== PROBLEM TO WORK ON ==
Please output the lines of the records below as a Markdown table with the columns "Row" and "Line," skipping blank lines and leaving out the pictures.

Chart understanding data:
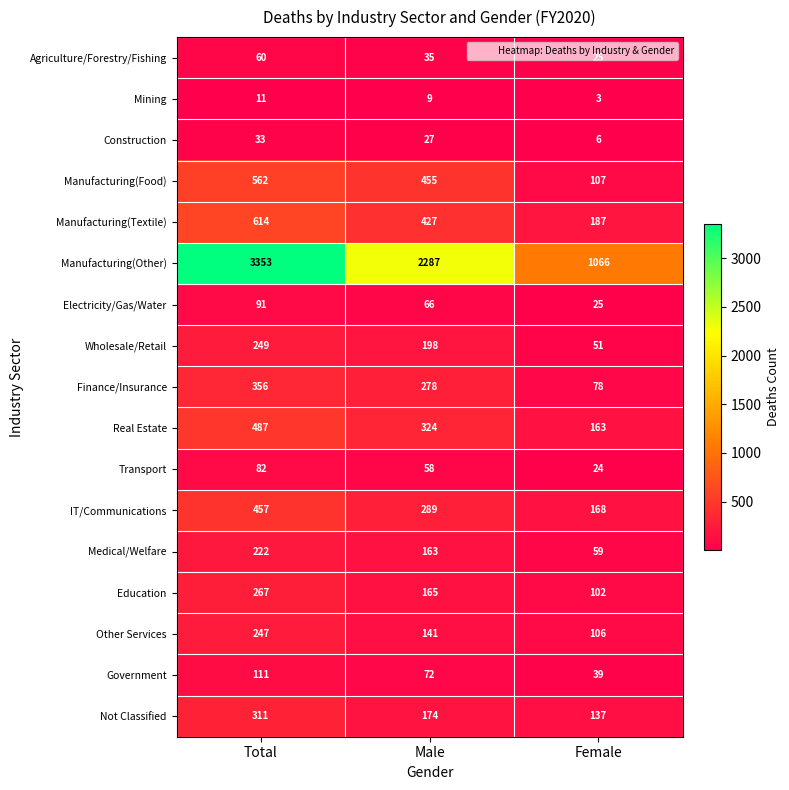

Is the value of Not Classified at Total greater than the value of Mining at Female?

Yes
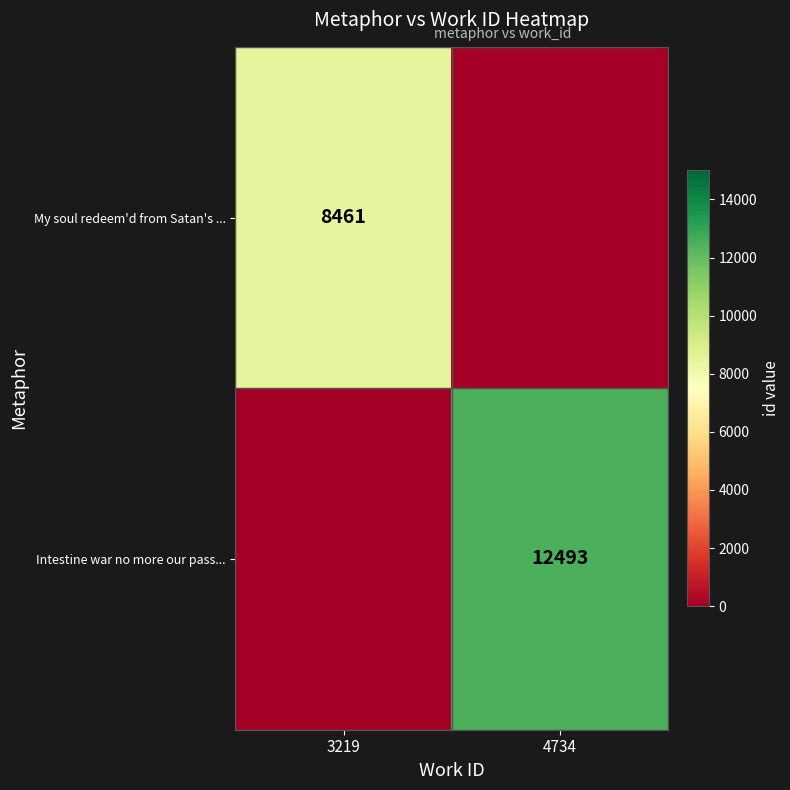

How many series are shown in this chart?

2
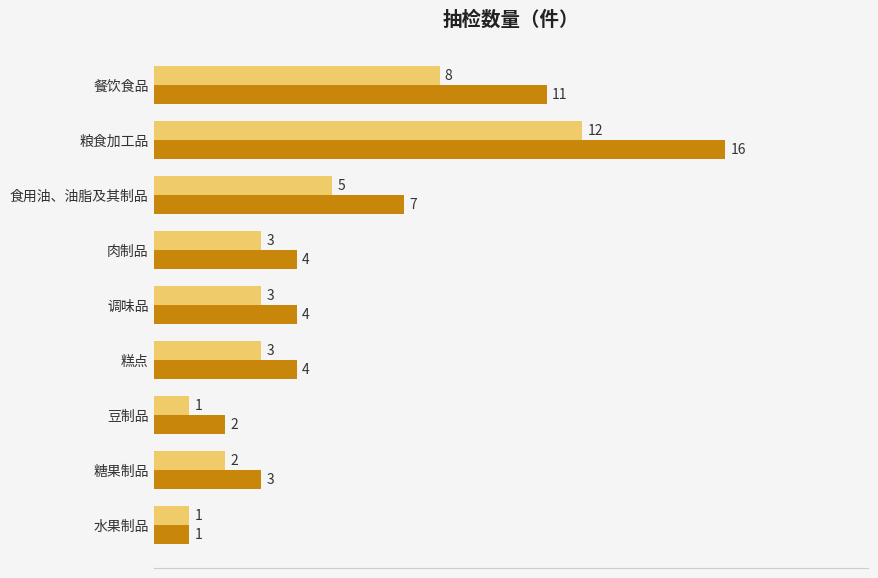

At which category is the sum across all series the highest?

粮食加工品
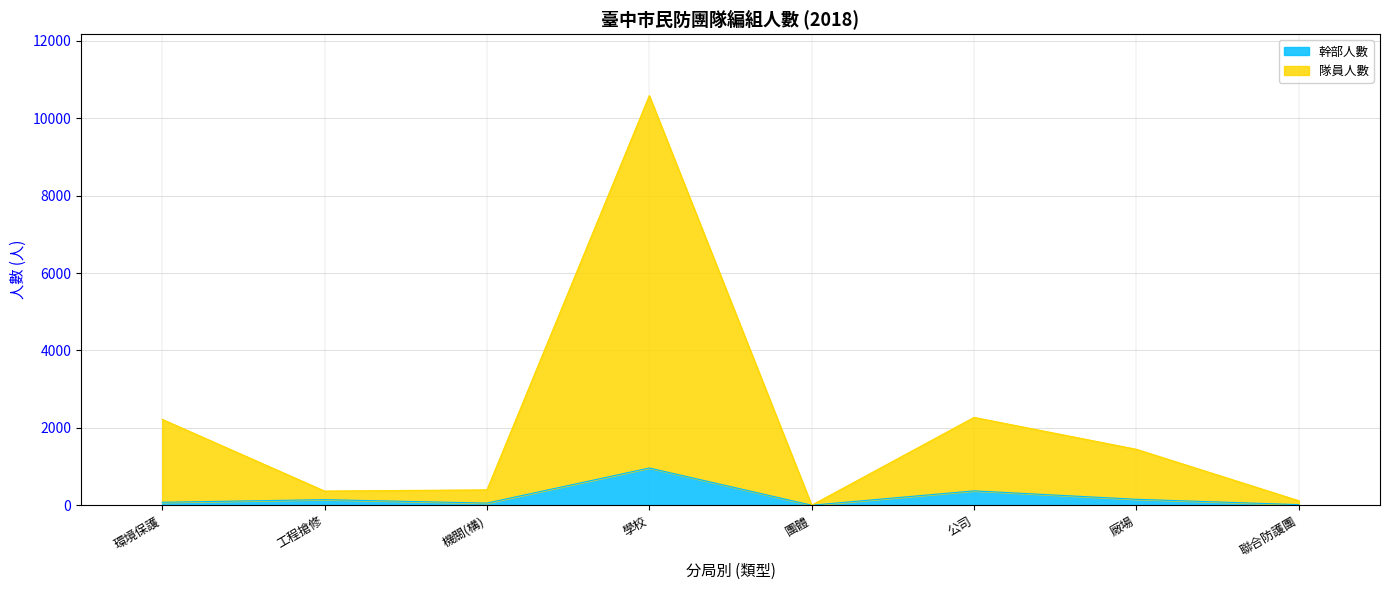

Reading left to right, list all the values displayed in this chart.

幹部人數: 環境保護=76	工程搶修=144	機關(構)=55	學校=962	團體=0	公司=371	廠場=153	聯合防護團=15
隊員人數: 環境保護=2219	工程搶修=366	機關(構)=397	學校=10587	團體=0	公司=2270	廠場=1445	聯合防護團=116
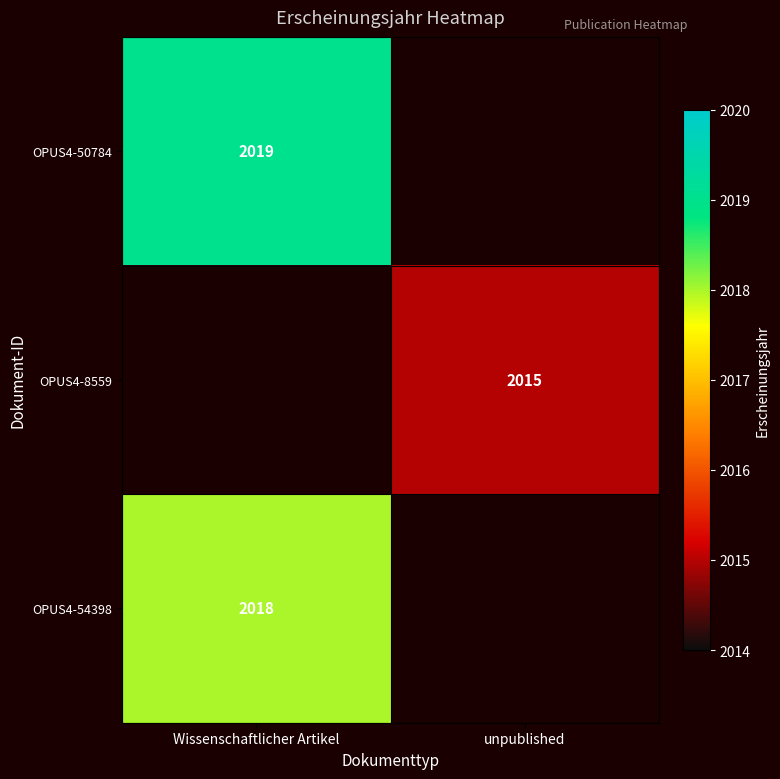

The OPUS4-54398 series shows 3252 at Wissenschaftlicher Artikel. True or false?

False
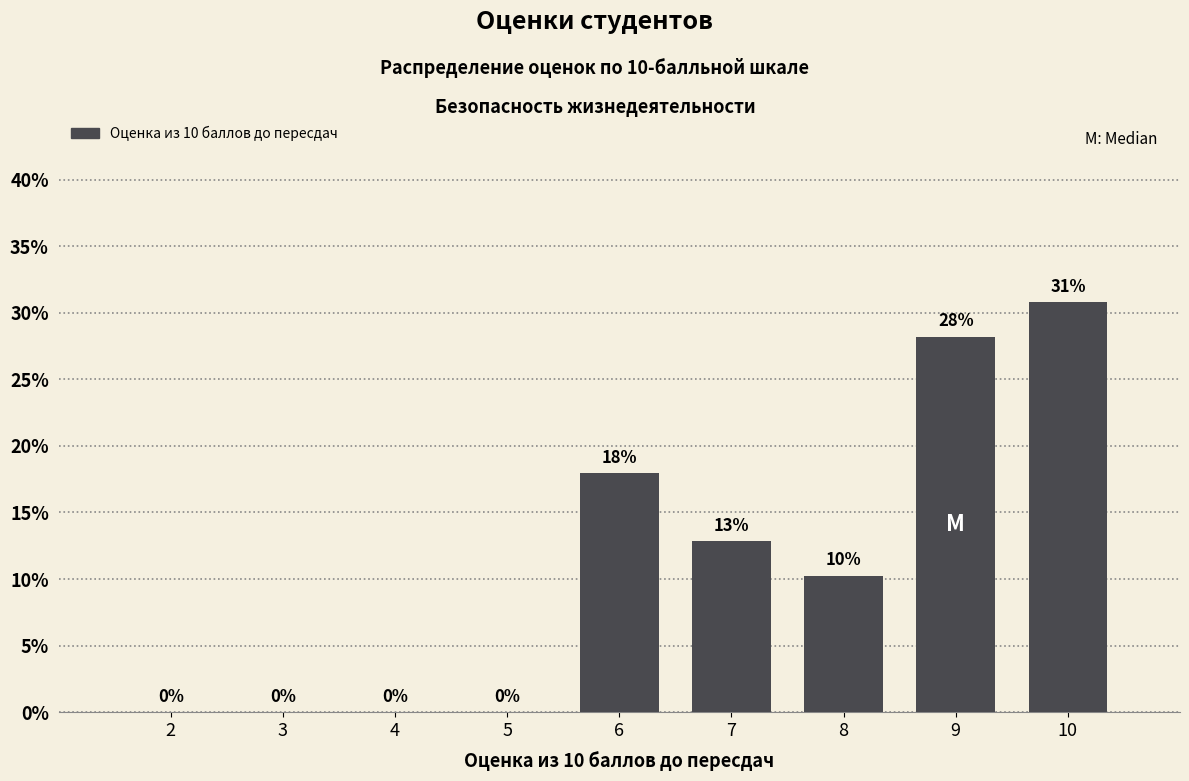

Are the bars horizontal?

No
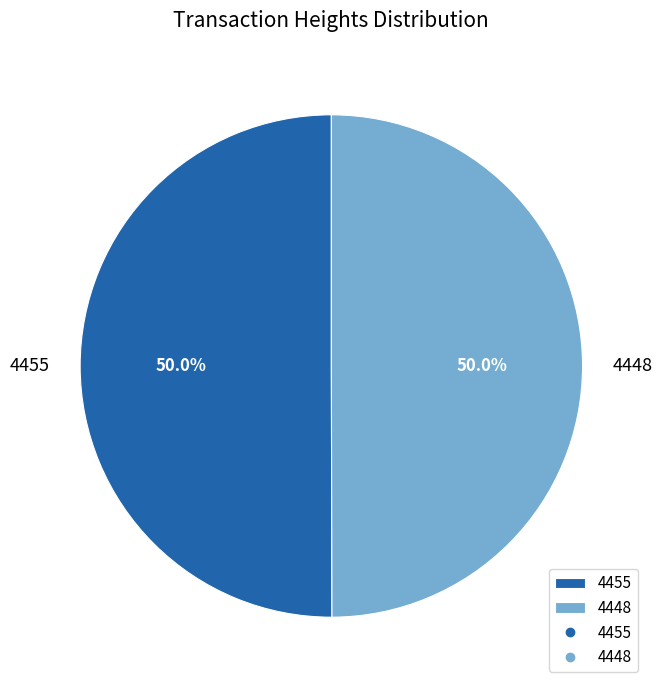

Combined, do 4455 and 4448 account for over 50%?

Yes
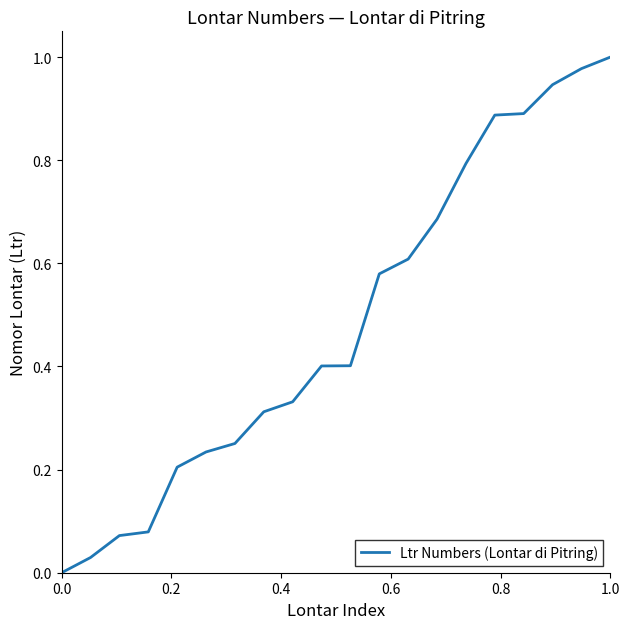

What is the sum of all values?

9.7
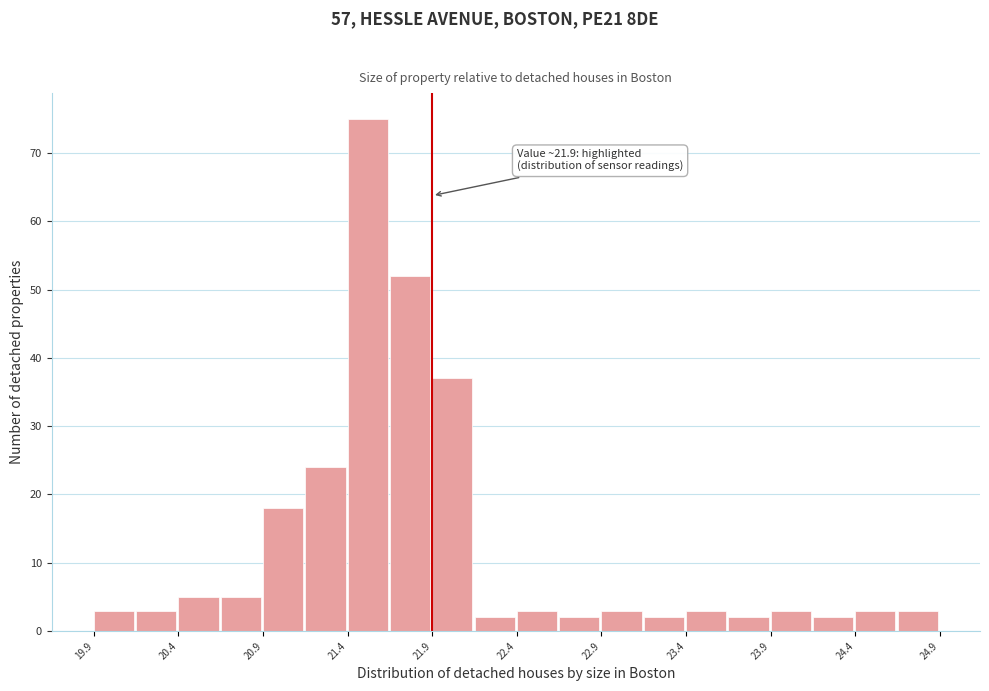

Which range on the x-axis has the tallest bar?

21.40 to 21.65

== PROBLEM SOLUTION ==
| Row | Line |
|---|---|
| 1 | Is the value of Not Classified at Total greater than the value of Mining at Female? |
| 2 | Yes |
| 3 | How many series are shown in this chart? |
| 4 | 2 |
| 5 | At which category is the sum across all series the highest? |
| 6 | 粮食加工品 |
| 7 | Reading left to right, list all the values displayed in this chart. |
| 8 | 幹部人數: 環境保護=76	工程搶修=144	機關(構)=55	學校=962	團體=0	公司=371	廠場=153	聯合防護團=15 |
| 9 | 隊員人數: 環境保護=2219	工程搶修=366	機關(構)=397	學校=10587	團體=0	公司=2270	廠場=1445	聯合防護團=116 |
| 10 | The OPUS4-54398 series shows 3252 at Wissenschaftlicher Artikel. True or false? |
| 11 | False |
| 12 | Are the bars horizontal? |
| 13 | No |
| 14 | Combined, do 4455 and 4448 account for over 50%? |
| 15 | Yes |
| 16 | What is the sum of all values? |
| 17 | 9.7 |
| 18 | Which range on the x-axis has the tallest bar? |
| 19 | 21.40 to 21.65 |